Please report every line from the material that contains the word "down".

** Opening SUPPLIED DATA block **

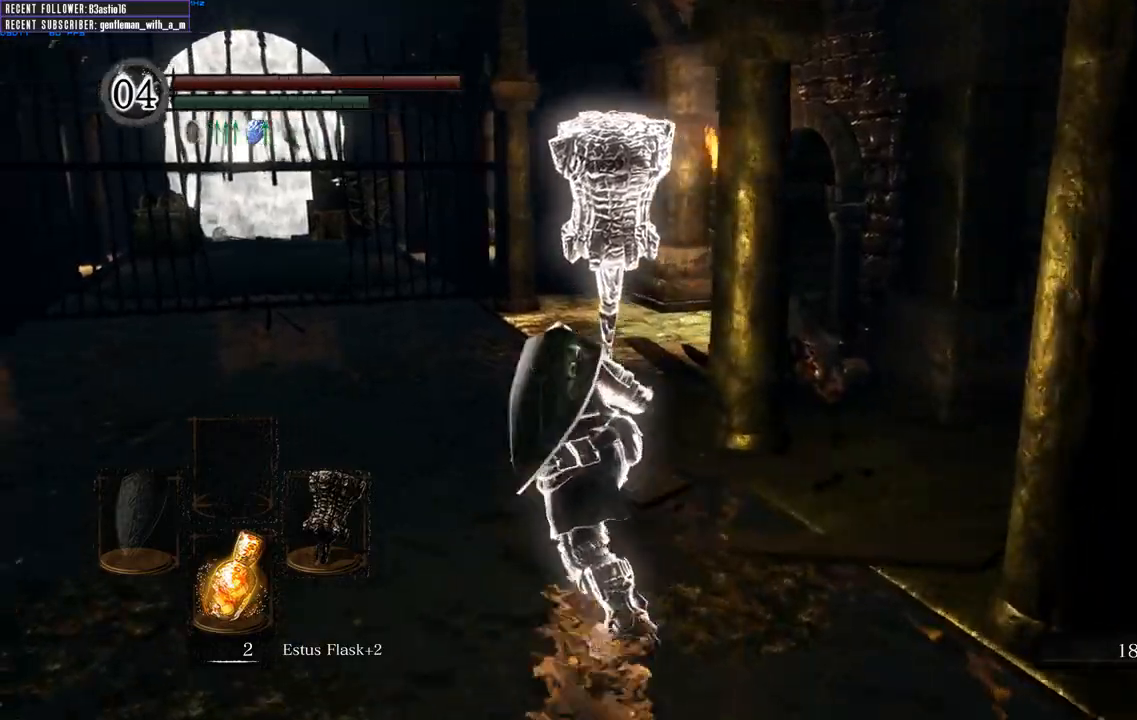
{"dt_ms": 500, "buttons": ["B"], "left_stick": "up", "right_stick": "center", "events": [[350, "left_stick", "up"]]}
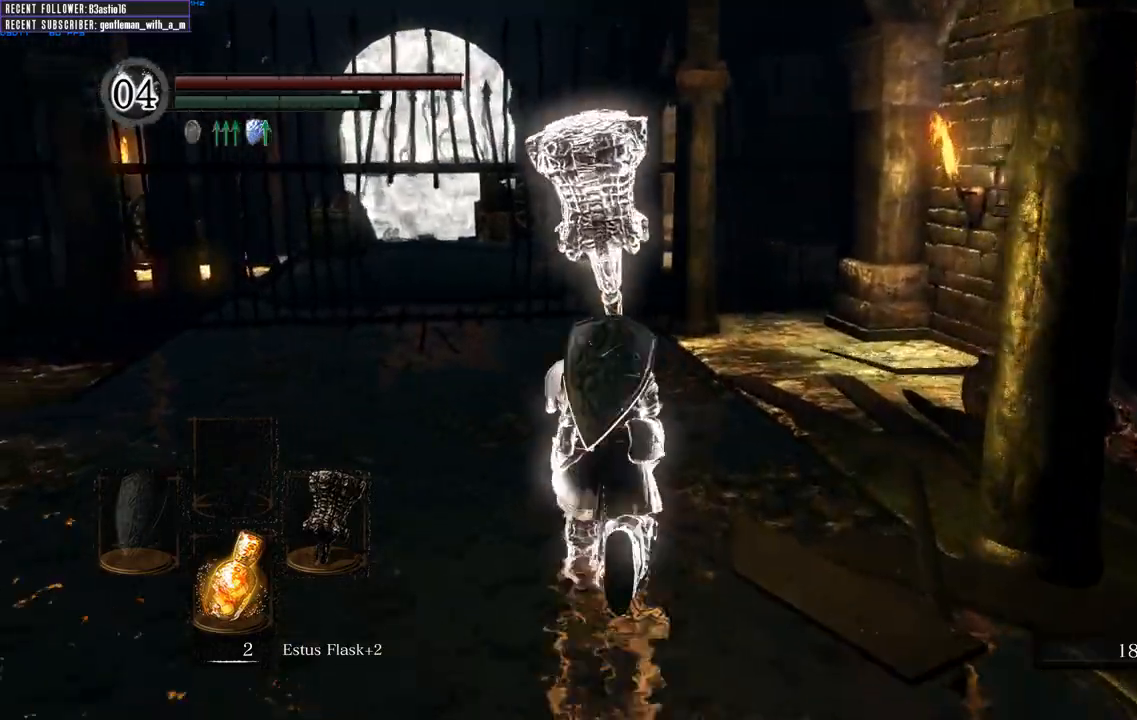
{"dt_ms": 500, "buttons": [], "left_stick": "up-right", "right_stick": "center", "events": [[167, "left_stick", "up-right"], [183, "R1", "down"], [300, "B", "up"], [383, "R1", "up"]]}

** Closing SUPPLIED DATA block **
** Opening SUPPLIED DATA block **

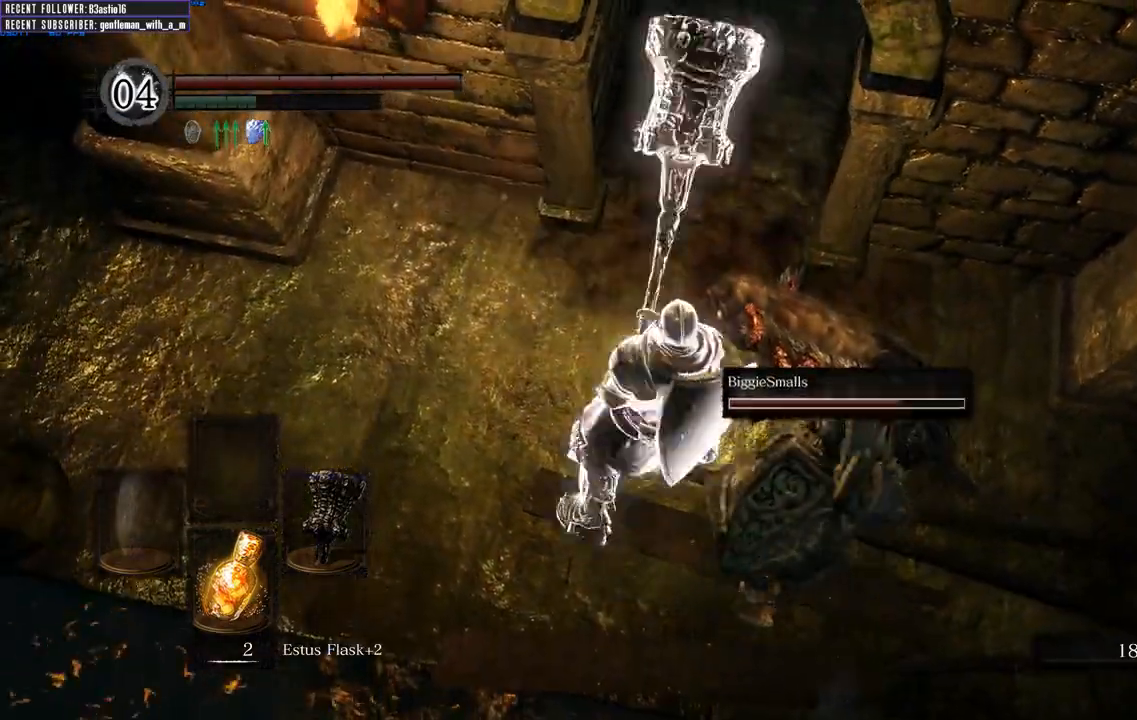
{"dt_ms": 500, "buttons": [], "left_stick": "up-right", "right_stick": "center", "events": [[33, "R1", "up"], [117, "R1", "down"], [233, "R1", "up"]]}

** Closing SUPPLIED DATA block **

### EXPECTED OUTPUT
{"dt_ms": 500, "buttons": [], "left_stick": "up-right", "right_stick": "center", "events": [[167, "left_stick", "up-right"], [183, "R1", "down"], [300, "B", "up"], [383, "R1", "up"]]}
{"dt_ms": 500, "buttons": [], "left_stick": "up-right", "right_stick": "center", "events": [[33, "R1", "up"], [117, "R1", "down"], [233, "R1", "up"]]}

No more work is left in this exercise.